- Les autorités de contrôle doivent examiner attentivement les plaintes conformément à l’article 77 du RGPD et informer les plaignants en temps utile.
- Les autorités ont un pouvoir discrétionnaire dans le choix des mesures correctives appropriées, mais ce pouvoir n’est pas illimité.
- Le pouvoir discrétionnaire est limité par l’obligation de garantir un niveau uniformément élevé de protection des données grâce à un cadre juridique exécutoire.
- Une sanction n’est pas obligatoire ; les autorités peuvent renoncer à des mesures correctives dans des circonstances particulières.
La CJCE s’est prononcée dans son arrêt sur la Rs. C‑768/21 du 26 septembre 2024 s’est prononcé sur la question de la liberté dont disposent les autorités de contrôle lorsqu’elles constatent une violation de la protection des données.
Ils doivent certes agir lorsqu’ils reçoivent une plainte :
32 En particulier, toute autorité de contrôle visée à l’article 57, paragraphe 1, point f) du RGPD obligeLes États membres de l’Union européenne de traiter les plaintesL’autorité de contrôle est tenue de procéder à une enquête raisonnable sur l’objet de la réclamation et d’informer le plaignant, dans un délai raisonnable, de l’avancement et du résultat de l’enquête, conformément à l’article 77, paragraphe 1, du RGPD, lorsque toute personne estime qu’un traitement de données à caractère personnel la concernant viole le présent règlement. L’autorité de contrôle doit traiter une telle réclamation avec toute la diligence requise […].
Ils disposent d’un certain pouvoir discrétionnaire dans l’exercice de leurs compétences, mais pas d’un pouvoir illimité :
37 Il convient de souligner à cet égard que le RGPD confère à l’autorité de contrôle un pouvoir d’appréciation quant à la manière de remédier à la carence constatée […]. Ainsi, la Cour a déjà jugé qu’il incombe à l’autorité de contrôle, compte tenu de toutes les circonstances du cas d’espèce choisir le moyen approprié et nécessaireLa Commission est tenue d’assurer la protection des données à caractère personnel et de faire preuve de toute la diligence requise dans l’exercice de sa mission, qui consiste à veiller au plein respect du RGPD […].

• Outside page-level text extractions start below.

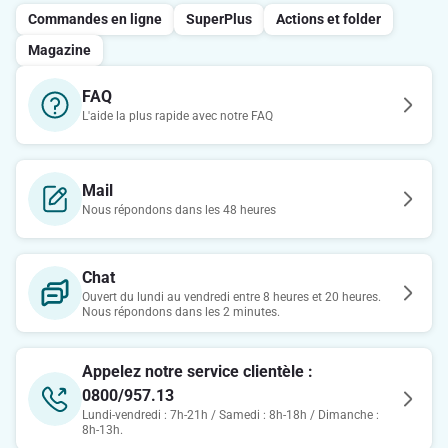
Commandes en ligne
SuperPlus
Actions et folder
Magazine
FAQ
L'aide la plus rapide avec notre FAQ
Mail
Nous répondons dans les 48 heures
Chat
Ouvert du lundi au vendredi entre 8 heures et 20 heures.
Nous répondons dans les 2 minutes.
Appelez notre service clientèle :
0800/957.13
Lundi-vendredi : 7h-21h / Samedi : 8h-18h / Dimanche :
8h-13h.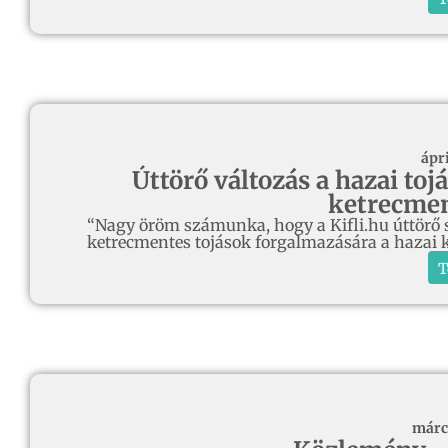
ápri
Úttörő változás a hazai toj
ketrecmen
“Nagy öröm számunka, hogy a Kifli.hu úttörő s
ketrecmentes tojások forgalmazására a hazai 
T
márc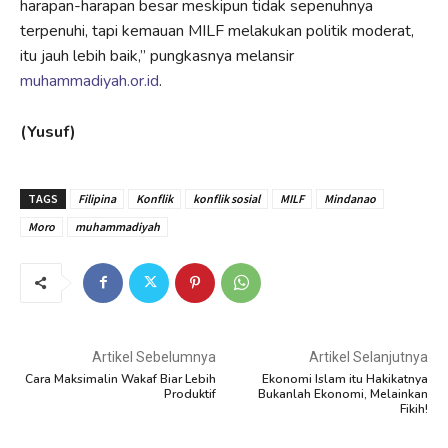
harapan-harapan besar meskipun tidak sepenuhnya
terpenuhi, tapi kemauan MILF melakukan politik moderat,
itu jauh lebih baik,” pungkasnya melansir
muhammadiyah.or.id
.
(Yusuf)
TAGS
Filipina
Konflik
konflik sosial
MILF
Mindanao
Moro
muhammadiyah
Artikel Sebelumnya
Artikel Selanjutnya
Cara Maksimalin Wakaf Biar Lebih
Ekonomi Islam itu Hakikatnya
Produktif
Bukanlah Ekonomi, Melainkan
Fikih!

38 Ce pouvoir discrétionnaire est toutefois limité par la nécessité d’assurer un niveau de protection uniforme et élevé des données à caractère personnel au moyen d’un cadre juridique clairement exécutoire […].
Mais cela ne signifie pas que l’autorité
41 […] serait tenue de prendre une mesure corrective, en particulier d’infliger une amende, dans chaque cas où elle constate une violation de la protection des données à caractère personnel […]. Par conséquent, […] le plaignant[…] n’a pas le droit d’exiger une amende. pas de droit subjectif que l’autorité de contrôle inflige une amende au responsable du traitement.
L’autorité peut également s’abstenir de prendre une mesure correctiveLes États membres peuvent décider de ne pas utiliser le système d’information de l’UE lorsqu’il n’est plus nécessaire :
43 À cet égard, il n’est pas exclu que l’autorité de contrôle puisse, à titre exceptionnel et compte tenu des circonstances particulières du cas d’espèce, s’abstenir de prendre une mesure corrective alors qu’une violation de la protection des données à caractère personnel a été constatée. Un tel cas pourrait notamment se présenter lorsque la violation constatée n’a pas perduré, par exemple lorsque le responsable, qui avait en principe mis en œuvre des mesures techniques et organisationnelles appropriées au sens de l’article 24 de ce règlement, a pris, compte tenu des obligations qui lui incombent notamment en vertu des articles 5, paragraphe 2, et 24 du RGPD, dès qu’il a eu connaissance de cette violation, les mesures appropriées et nécessaires pour que celle-ci cesse et ne se reproduise pas.
Il appartient à la présente juridiction (le tribunal administratif de Wiesbaden) de déterminer si cette disposition est applicable en l’espèce.